Now let's go back to the data: What if they score themselves on their OSDI smartphone app at regular intervals. Every week, say. That means that before long, they will have, not just numbers, but patterns. That in turn means they know more about their symptoms than they did before, because no one is going to accurately remember how they felt for that long. It also means that they have a chronology. They can take that data, if they want, and put it on a timeline alongside the timeline of the treatment(s) they are on. Did their symptoms change while on this treatment? That's important data, and it's much more reliable than just thinking you are or aren't feeling better now than you were three months ago.
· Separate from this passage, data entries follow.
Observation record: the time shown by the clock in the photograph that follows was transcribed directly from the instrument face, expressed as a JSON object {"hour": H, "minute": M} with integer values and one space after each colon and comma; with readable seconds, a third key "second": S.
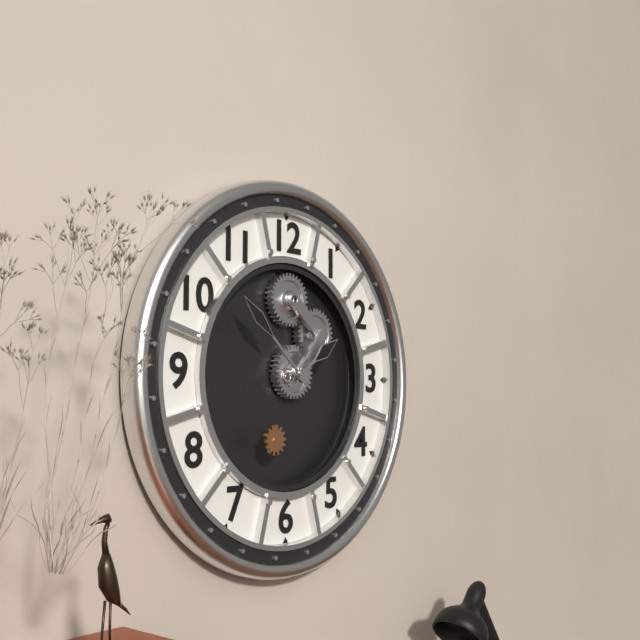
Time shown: {"hour": 1, "minute": 52}
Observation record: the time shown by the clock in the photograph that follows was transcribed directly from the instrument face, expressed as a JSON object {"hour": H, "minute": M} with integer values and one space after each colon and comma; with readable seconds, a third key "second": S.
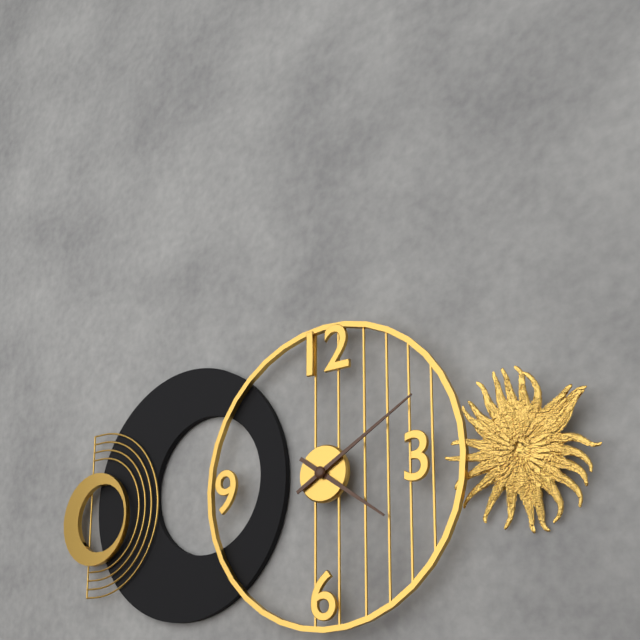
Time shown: {"hour": 4, "minute": 10}
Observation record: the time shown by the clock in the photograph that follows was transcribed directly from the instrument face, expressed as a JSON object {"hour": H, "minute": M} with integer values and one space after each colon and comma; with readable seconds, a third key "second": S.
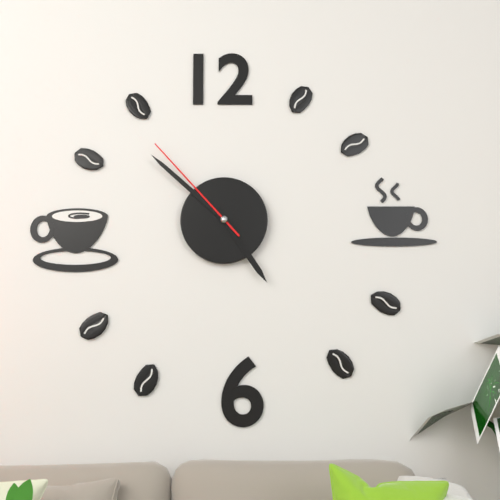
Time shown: {"hour": 4, "minute": 52, "second": 53}
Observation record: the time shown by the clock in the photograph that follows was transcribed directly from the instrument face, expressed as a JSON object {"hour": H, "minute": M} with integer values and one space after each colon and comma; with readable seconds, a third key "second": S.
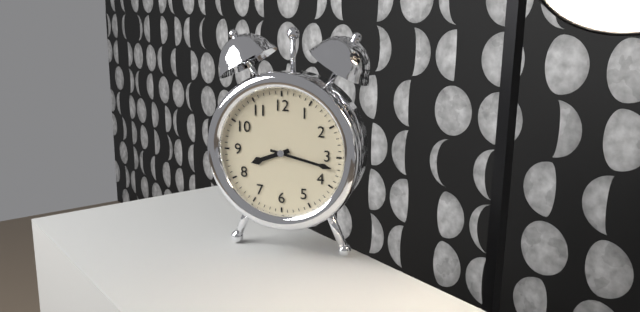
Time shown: {"hour": 8, "minute": 17}
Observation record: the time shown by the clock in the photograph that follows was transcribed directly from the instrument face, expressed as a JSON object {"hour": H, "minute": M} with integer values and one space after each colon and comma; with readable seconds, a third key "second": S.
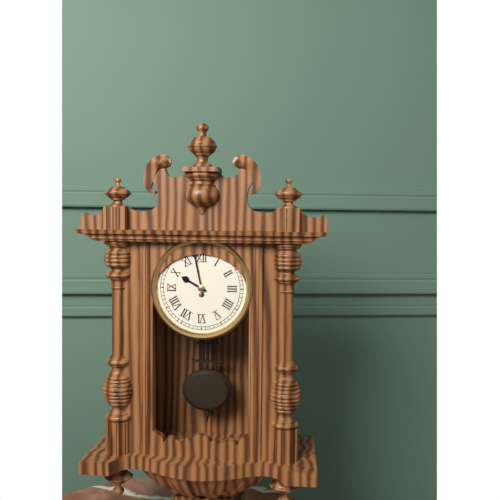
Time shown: {"hour": 9, "minute": 58}
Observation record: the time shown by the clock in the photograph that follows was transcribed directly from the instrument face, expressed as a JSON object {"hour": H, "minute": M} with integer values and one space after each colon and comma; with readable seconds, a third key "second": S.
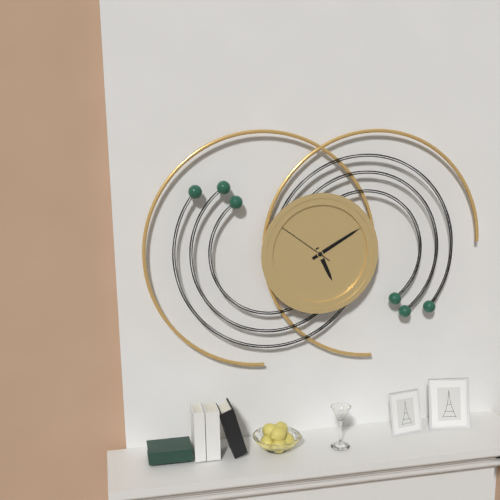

Then suppose the patient proceeds to the next step and communicates those scores to their doctor, in print or electronic copy so that it can become part of their medical record. That's potentially game-changing. Suddenly we have numbers, not just complaints, and we have a history of numbers, which can be lined up against a history of treatments and remedies, and these numbers are every bit as important as any other numbers, whether osmolarity or meibography or staining or Schirmer. Bear in mind that patient priorities for dry eye outcomes are dramatically different from doctors' priorities, as Saldanha et al recently demonstrated in JAMA Ophthalmology. Patients don't really care about their osmolarity or their meibography if their symptoms are better. Among many other things, having credible numbers to quantity the outcomes that WE want to modify is crucial for getting buy-in from doctors to pursue primarily the treatments that will improve those outcomes. And mobile applications are the way that will be accomplished.

Here's the abstract:

Clin Exp Optom. 2018 Aug 30. doi: 10.1111/cxo.12830. [Epub ahead of print]
Patient-oriented mobile applications in ophthalmology.
Skrzypecki J1,2, Stańska K1, Grabska-Liberek I2.
Author information


"Abstract
BACKGROUND:
Mobile solutions will improve patient care only if they are equally valued by physicians and their patients. Although mobile applications are gaining acceptance among ophthalmologists and optometrists, little is known about their adoption among patients. Therefore, this study was designed to analyse the market for patient-oriented mobile applications in ophthalmology.
METHODS:
Search engines of Google Play and App Store were utilised to find patient-oriented mobile applications. All applications were divided into seven subspecialties; dry eye, strabismus and amblyopia, macular degeneration, cataract, glaucoma, diabetic retinopathy and general ophthalmology. Subsequently, number of downloads, average patient rating, year of release and source of clinical information provided in the application were collected. Furthermore, in order to evaluate whether development of software responds to epidemiological demand, number of applications in each subspecialty was correlated with the prevalence of particular diseases.
RESULTS:
Fifty-six applications that met established criteria were found. The overall number of downloads was estimated at the level of 1.5 million, whereas the weighted average rating for all applications was 4.21/5. The number of applications by subspecialty did not correlate with the prevalence of particular eye disorder. The dry eye was the most frequently downloaded and best rated subspecialty.
CONCLUSIONS:
The overall number of patient-oriented applications in ophthalmology is low. Subspecialties are not equally equipped with patient-oriented mobile solutions. Furthermore, the number of applications or downloads in each subspecialty does not correlate with the number of potential users such as patients with particular eye disorders. Finally, ophthalmologists should encourage software developers to meet future demand for mobile solutions in eye disorders."